Difficultés considérables.

« Les analyses préliminaires après douze mois indiquent que l'intervention dans les unités du CHU a des effets bénéfiques significatifs », note Michel Vézina. La proportion de personnes concernées par une forte demande psychologique passe de 83 à 77 % chez les soignants de ce CHU. Elles augmentent dans un hôpital témoin, passant de 89 à 90,5 %. En période de restructuration, les difficultés liées aux missions de l'encadrement, qui les éloignent du travail avec les équipes soignantes, restent considérables. Ainsi, le nombre de soignants ressentant un « faible soutien social » de leur encadrement augmente, mais un peu moins dans l'établissement où intervient Ripost.

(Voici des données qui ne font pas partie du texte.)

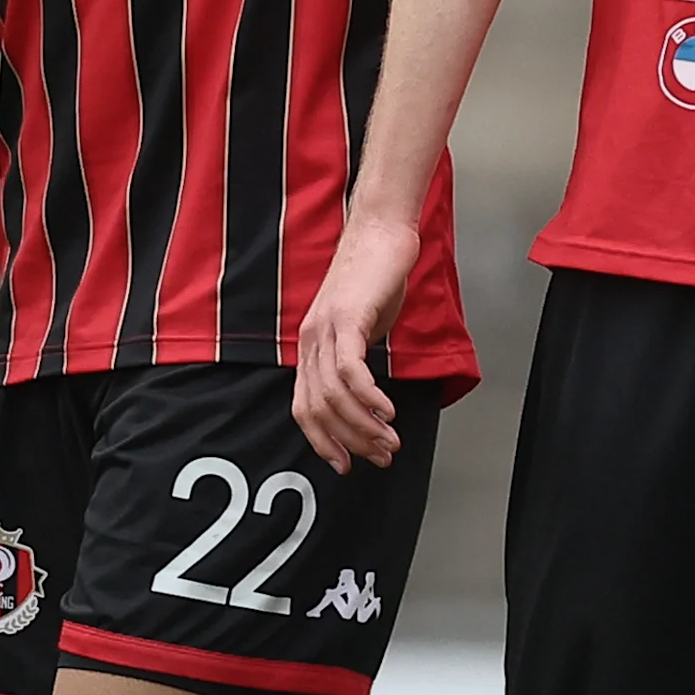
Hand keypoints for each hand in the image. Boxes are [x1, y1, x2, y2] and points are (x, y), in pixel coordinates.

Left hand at [293, 215, 417, 472]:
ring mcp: (325, 329)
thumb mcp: (364, 326)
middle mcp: (310, 341)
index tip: (346, 464)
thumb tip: (368, 394)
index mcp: (311, 346)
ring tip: (390, 440)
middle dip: (351, 441)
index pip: (304, 408)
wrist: (382, 230)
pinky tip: (387, 412)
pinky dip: (368, 397)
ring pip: (335, 395)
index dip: (323, 441)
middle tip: (381, 455)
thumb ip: (358, 357)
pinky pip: (350, 370)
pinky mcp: (347, 318)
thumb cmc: (377, 275)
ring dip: (365, 425)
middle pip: (319, 408)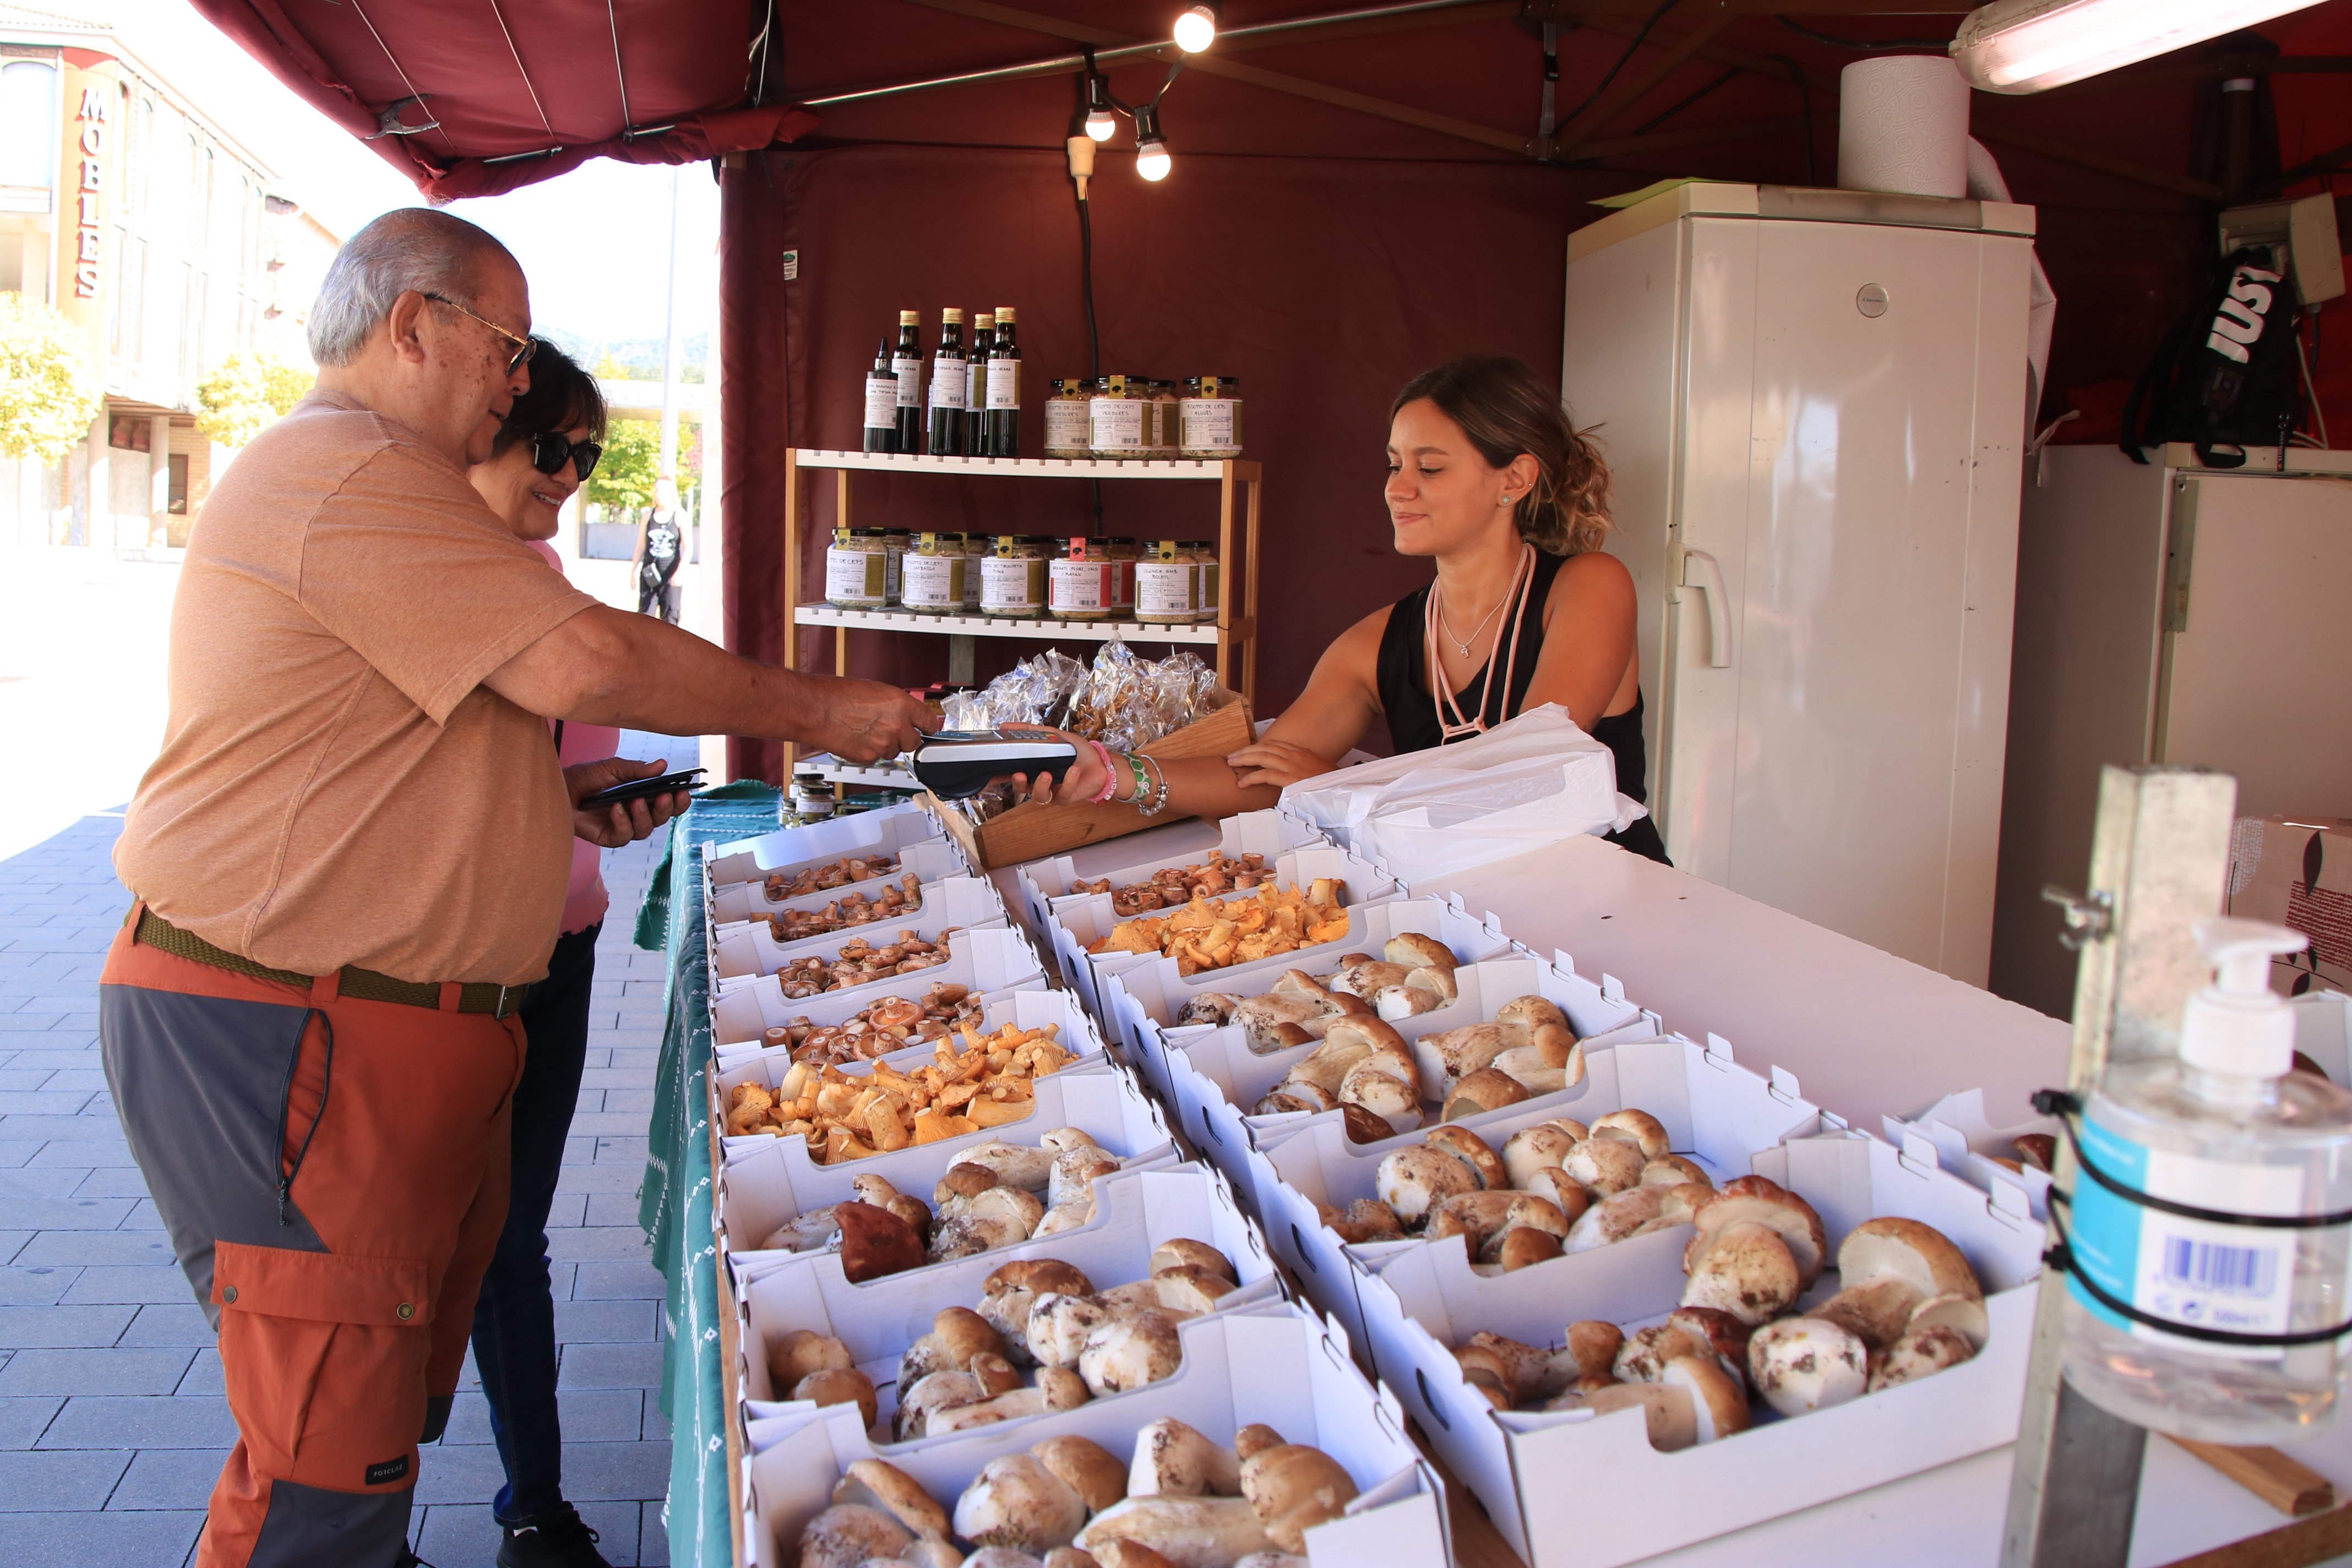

La proportion de ceux ressentant ce désappointement passe de 80 à 84 %. Elle passe de 76 à 90 % dans l'établissement témoin. En revanche, la proportion de soignants meurtris par le déséquilibre entre l'effort fourni et la reconnaissance qu'ils recueillent diminue parmi les équipes du CHU, passant de 66 à 59 %. L'épuisement au travail y décroît aussi, alors qu'il augmente dans l'hôpital témoin. Les troubles du sommeil diminuent - le pourcentage passant de 37 % à 29 % - dans les services où sont menées ces actions préventives.

1- Pour le taux d'absentéisme, les pourcentages sont calculés en considérant les sommes versées au titre de l'assurance salaire (pour payer le salaire de celles qui s'absentent). 2- Ibid.

Études Ripost

Renée Bourbonnais et Romaine Malenfant ont fait connaître les études de Ripost concernant les effets des restructurations sur la santé des soignants à la 4e Conférence internationale de la Cist (Commission internationale pour la santé au travail) consacrée à la santé des travailleurs de santé, à Montréal en 1999.

Michel Vézina a présenté ces études et leur prolongement à travers des interventions préventives à la 5e Conférence sur les soignants de la Cist, à Tunis en septembre 2002.

TÉMOIGNAGE

« Déshumanisation des soins »

Membre du groupe Ripost (Recherches sur les impacts psychologiques, organisationnels et sociaux du travail), Romaine Malenfant évoque les entretiens individuels et collectifs menés avec des infirmières québécoises pendant la restructuration du système de santé. « La réduction budgétaire ne laisse guère de place à "l'approche globale du patient" qui prévalait avant la réforme. Les soins visent la rapidité, la performance et l'évaluation, pour limiter les dépenses au maximum. » Le départ massif des infirmières à la retraite a été favorisé pour mener à bien ces restructurations. « Il s'accompagne de l'arrivée de nouvelles infirmières. Selon les plus anciennes, les plus jeunes n'ont pas la même philosophie. » Romaine Malenfant souligne le développement de l'individualisme et de l'isolement dans les pratiques de soins, au détriment du travail d'équipe. « On note une exacerbation des tensions interpersonnelles. Tout cela s'accompagne d'une forte déshumanisation des soins. »

« Chez les anciennes, on assiste à une forme d'auto-intensification du travail, comme si elles ne faisaient plus confiance à leurs collègues. Elles arrivent plus tôt, tentent d'avancer la constitution des dossiers, partent aussi plus tard. » Ces stratégies individuelles conduisent à un épuisement professionnel, précédé par une perte de l'espoir et de la motivation. « Si les équipes envisagent des solutions, on leur demande de monter un dossier, remarque Romaine Malenfant. En surcharge de travail, elles prennent cette réponse pour une manifestation d'incrédulité à leur égard. » L'étude montre la distanciation des gestionnaires par rapport à la pratique professionnelle. Beaucoup de réunions administratives se déroulent hors des unités. Les cadres et les gestionnaires ne sont pas présents, dans les équipes, pour gérer difficultés et conflits. « Pour les anciennes, ne pas parvenir à traverser ces changement est perçu comme un échec personnel », conclut-elle. Elles quittent alors la profession.